▶ **THE TASK**:
The answer must consist only of the lines from the line with "Note: In addition" to the line with "Fast and Accurate Method", both included, exactly as they stand below.

▶ **INFORMATION PROVIDED**:
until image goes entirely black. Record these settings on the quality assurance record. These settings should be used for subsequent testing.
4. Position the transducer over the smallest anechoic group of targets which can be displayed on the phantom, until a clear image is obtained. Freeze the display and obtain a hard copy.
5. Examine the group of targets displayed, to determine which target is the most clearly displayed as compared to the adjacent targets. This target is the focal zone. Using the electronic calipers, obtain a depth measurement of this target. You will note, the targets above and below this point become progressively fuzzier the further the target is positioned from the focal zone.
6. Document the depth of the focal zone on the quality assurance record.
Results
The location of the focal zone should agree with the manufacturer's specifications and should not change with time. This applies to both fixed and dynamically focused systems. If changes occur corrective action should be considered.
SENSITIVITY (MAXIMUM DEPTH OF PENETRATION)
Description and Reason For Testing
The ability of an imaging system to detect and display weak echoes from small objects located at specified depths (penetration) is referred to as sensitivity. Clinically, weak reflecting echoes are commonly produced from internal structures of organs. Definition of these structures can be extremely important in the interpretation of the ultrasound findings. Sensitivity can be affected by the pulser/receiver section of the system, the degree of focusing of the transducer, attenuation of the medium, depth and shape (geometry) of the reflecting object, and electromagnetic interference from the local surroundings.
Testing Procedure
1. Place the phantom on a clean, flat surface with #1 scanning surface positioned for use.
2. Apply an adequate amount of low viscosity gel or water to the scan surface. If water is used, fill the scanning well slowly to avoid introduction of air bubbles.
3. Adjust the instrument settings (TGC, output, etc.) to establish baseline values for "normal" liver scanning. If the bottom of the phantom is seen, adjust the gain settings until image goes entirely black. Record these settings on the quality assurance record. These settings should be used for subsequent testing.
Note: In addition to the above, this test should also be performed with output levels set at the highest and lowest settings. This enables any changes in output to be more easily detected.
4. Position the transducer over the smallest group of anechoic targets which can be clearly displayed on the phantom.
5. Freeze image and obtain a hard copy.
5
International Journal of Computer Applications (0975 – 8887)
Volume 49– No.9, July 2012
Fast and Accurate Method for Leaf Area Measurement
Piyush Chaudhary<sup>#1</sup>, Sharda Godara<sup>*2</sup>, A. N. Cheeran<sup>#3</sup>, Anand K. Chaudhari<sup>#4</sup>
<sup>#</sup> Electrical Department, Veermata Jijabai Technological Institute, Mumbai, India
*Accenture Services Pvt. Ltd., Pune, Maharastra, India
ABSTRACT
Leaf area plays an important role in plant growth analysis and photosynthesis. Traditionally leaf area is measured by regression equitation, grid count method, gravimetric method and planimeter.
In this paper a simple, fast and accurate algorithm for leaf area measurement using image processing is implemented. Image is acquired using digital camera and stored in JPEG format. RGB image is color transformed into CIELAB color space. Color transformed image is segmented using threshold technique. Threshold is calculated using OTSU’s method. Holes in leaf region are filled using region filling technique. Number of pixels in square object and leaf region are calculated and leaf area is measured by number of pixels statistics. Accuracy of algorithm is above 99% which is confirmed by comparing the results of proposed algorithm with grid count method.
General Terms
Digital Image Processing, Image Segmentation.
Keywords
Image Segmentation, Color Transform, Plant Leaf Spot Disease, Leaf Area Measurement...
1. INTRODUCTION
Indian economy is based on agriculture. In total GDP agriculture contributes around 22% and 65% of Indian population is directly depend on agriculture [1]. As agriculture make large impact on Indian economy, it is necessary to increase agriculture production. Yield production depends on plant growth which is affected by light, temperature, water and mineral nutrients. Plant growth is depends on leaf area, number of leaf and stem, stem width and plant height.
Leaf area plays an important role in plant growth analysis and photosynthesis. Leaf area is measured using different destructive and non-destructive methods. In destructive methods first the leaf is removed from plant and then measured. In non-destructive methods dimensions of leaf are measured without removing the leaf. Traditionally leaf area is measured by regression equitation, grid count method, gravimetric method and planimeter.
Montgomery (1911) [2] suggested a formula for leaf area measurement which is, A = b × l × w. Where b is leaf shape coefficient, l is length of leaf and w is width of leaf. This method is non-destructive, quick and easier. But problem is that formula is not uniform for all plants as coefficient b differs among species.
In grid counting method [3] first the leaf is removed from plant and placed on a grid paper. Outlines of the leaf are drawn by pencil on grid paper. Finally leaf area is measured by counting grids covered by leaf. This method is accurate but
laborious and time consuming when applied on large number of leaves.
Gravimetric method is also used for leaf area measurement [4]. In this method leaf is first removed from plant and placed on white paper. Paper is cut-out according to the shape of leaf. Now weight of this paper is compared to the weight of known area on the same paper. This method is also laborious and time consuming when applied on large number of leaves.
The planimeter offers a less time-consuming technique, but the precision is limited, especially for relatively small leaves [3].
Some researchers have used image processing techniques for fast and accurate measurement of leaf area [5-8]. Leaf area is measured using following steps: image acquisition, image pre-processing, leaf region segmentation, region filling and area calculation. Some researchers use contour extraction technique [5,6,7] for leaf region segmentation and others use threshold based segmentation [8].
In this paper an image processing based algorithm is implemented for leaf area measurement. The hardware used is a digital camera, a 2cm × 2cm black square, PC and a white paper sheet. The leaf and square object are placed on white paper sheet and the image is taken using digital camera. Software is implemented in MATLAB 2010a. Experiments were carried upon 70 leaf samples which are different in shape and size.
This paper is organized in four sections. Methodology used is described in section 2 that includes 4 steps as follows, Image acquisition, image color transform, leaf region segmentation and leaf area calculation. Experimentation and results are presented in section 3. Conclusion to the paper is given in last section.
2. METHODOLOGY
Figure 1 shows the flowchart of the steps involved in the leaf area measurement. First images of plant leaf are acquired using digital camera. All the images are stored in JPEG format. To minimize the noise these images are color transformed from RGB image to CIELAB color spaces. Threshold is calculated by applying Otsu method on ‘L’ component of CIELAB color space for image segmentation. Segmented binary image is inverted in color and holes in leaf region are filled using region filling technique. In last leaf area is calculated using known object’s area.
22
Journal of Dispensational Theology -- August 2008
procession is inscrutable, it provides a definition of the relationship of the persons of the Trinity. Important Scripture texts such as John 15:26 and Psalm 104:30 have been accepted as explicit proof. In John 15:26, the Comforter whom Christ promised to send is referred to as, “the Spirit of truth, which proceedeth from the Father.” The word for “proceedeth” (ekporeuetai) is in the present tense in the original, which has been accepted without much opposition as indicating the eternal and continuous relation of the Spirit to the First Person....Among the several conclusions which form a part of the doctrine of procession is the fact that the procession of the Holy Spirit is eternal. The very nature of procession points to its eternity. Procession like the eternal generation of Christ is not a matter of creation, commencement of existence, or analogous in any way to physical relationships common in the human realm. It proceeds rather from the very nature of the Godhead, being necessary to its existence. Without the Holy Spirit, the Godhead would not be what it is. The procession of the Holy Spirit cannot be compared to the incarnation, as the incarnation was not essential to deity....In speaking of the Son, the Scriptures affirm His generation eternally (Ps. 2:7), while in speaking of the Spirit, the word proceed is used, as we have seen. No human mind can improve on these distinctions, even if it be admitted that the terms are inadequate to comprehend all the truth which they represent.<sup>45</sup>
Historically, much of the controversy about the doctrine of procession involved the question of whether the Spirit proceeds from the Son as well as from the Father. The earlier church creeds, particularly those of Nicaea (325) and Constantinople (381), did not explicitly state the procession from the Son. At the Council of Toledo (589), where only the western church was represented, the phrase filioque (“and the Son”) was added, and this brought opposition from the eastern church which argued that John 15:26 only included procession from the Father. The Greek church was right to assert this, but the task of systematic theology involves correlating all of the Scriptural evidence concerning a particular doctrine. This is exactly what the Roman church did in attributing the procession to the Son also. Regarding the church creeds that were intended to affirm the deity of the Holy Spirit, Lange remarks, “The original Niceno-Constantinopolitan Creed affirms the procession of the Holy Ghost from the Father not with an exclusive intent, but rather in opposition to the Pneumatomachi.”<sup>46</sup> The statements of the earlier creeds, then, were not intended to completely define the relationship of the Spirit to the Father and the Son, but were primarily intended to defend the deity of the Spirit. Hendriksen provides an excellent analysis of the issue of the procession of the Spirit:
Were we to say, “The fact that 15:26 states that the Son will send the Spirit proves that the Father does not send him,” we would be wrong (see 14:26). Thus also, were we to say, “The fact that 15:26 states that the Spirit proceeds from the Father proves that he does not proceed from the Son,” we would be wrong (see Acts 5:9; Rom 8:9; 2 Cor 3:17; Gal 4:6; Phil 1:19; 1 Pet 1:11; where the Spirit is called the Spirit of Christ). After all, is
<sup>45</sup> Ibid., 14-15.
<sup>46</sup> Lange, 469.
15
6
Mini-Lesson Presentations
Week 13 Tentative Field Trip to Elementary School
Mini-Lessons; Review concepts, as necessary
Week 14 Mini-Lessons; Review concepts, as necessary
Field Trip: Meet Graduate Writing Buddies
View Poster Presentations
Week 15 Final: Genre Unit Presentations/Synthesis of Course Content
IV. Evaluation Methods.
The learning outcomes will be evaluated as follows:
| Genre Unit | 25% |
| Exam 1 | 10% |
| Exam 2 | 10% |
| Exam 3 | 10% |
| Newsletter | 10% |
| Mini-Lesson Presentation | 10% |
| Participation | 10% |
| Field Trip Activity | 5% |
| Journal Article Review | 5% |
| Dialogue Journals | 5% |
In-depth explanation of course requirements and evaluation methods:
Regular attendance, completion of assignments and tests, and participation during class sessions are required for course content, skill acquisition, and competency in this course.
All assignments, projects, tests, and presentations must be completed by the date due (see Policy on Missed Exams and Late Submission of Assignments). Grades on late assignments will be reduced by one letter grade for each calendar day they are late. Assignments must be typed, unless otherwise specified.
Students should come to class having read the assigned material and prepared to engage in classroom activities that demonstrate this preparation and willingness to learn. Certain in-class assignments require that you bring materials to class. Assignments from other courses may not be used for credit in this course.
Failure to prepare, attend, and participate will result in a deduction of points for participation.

▶ **EXERCISE RESULT**:
Note: In addition to the above, this test should also be performed with output levels set at the highest and lowest settings. This enables any changes in output to be more easily detected.
4. Position the transducer over the smallest group of anechoic targets which can be clearly displayed on the phantom.
5. Freeze image and obtain a hard copy.
5
International Journal of Computer Applications (0975 – 8887)
Volume 49– No.9, July 2012
Fast and Accurate Method for Leaf Area Measurement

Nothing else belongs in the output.